Much of HelloFresh’s financial performance in the medium term depends on its ability to:
continue shifting towards more valuable customers–i.e. those that value time over the cost of HelloFresh’s product.
Continue optimizing as they wind down the meal kit operation, as demonstrated this quarter by the rising AEBITDA margin of the operation.
continue optimizing and growing the RTE business.
This quarter the global RTE operation came in “slightly better” than breakeven. Therefore, going forward, RTE will be accretive to the bottom line. Across HelloFresh’s operations, I see continued signs that the company excels at efficiency.
Cash production remains positive, which de-risks the thesis considerably.
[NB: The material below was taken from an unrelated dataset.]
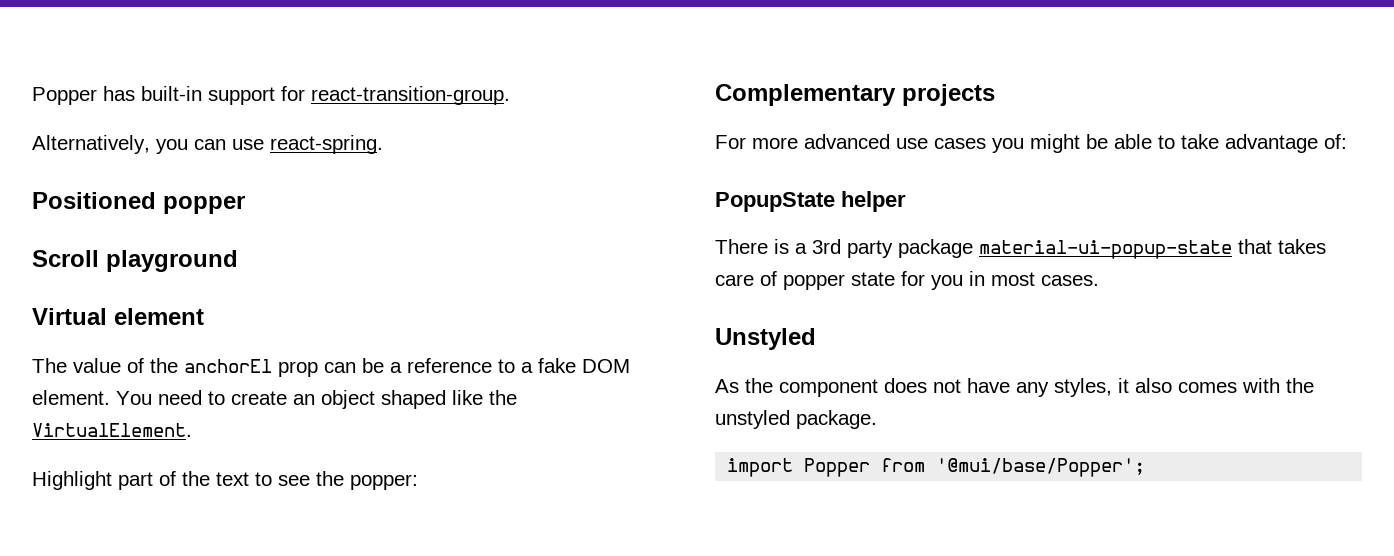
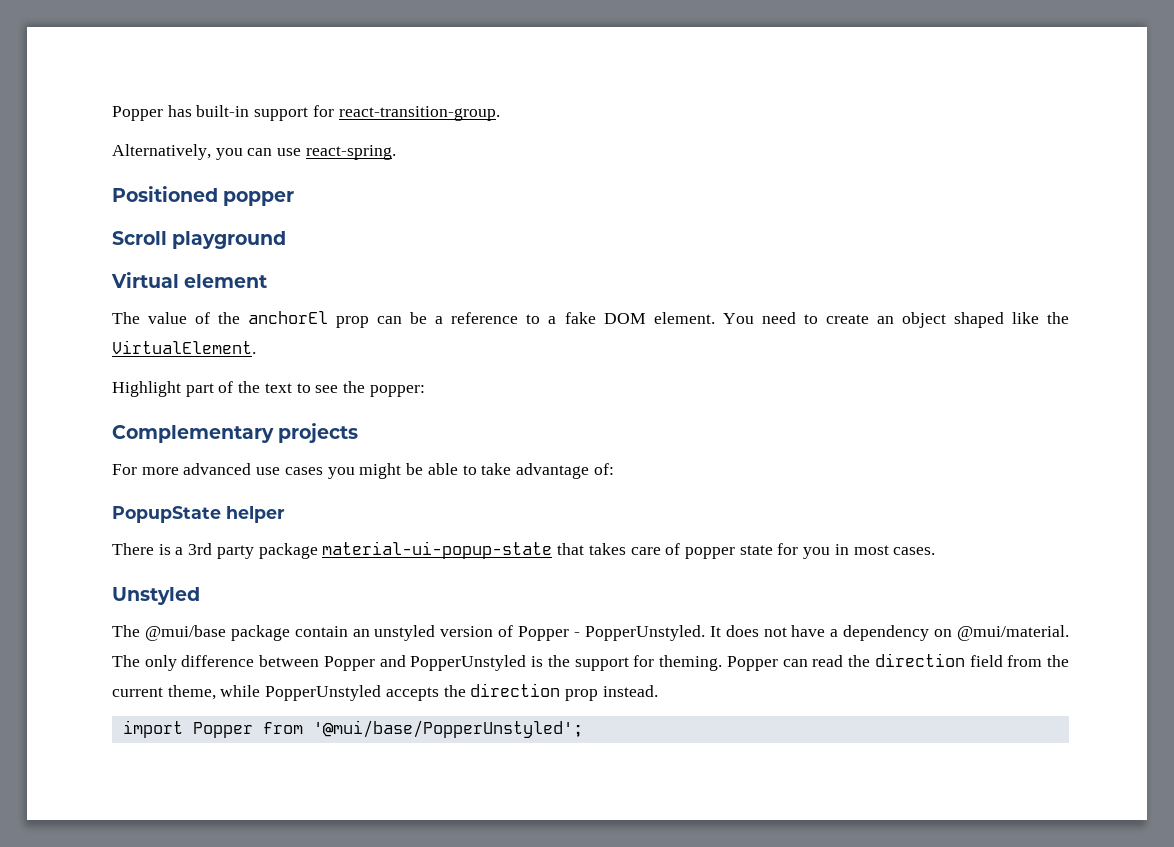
[715,378,1314,397] [715,410,877,429] As the component does not have any styles, it also comes with the unstyled package. -> [112,625,1070,641] [112,653,1069,671] [112,683,658,701] The @mui/base package contain an unstyled version of Popper - PopperUnstyled. It does not have a dependency on @mui/material. The only difference between Popper and PopperUnstyled is the support for theming. Popper can read the direction field from the current theme, while PopperUnstyled accepts the direction prop instead.
[936,458,1146,477] '@mui/base/Popper'; -> [312,720,583,738] '@mui/base/PopperUnstyled';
Remember, when a growth company shows negative net income but produces positive cash from operations, it’s not losing but rather accumulating money.
At €30M, free cash flow came in at €50M lower than in the same period last year due to a €100M decrease in AEBITDA. But this decrease was driven primarily by severance costs from efficiency enhancing measures, along with higher depreciation and amortization. In other words, despite the complexity of the operation, HelloFresh remains a financially viable company with meaningful odds of both enhancing margins on the bottom line and multiple expansion of its stock price.
For now, I remain on the sidelines as I continue to learn more about HelloFresh. I haven’t ever seen anyone consuming its products and I lack that piece of qualitative information to make a final decision on the company. In the meantime, analyzing HelloFresh continues to be a fascinating exercise. While its financial performance remains a question mark, HelloFresh displays clear and tremendous process power. Regardless of whether I see ROI on my money, this investment case will pay rich dividends toward my investment process, further informing the relative importance of process power (and by extension culture)as compared to other corporate variables.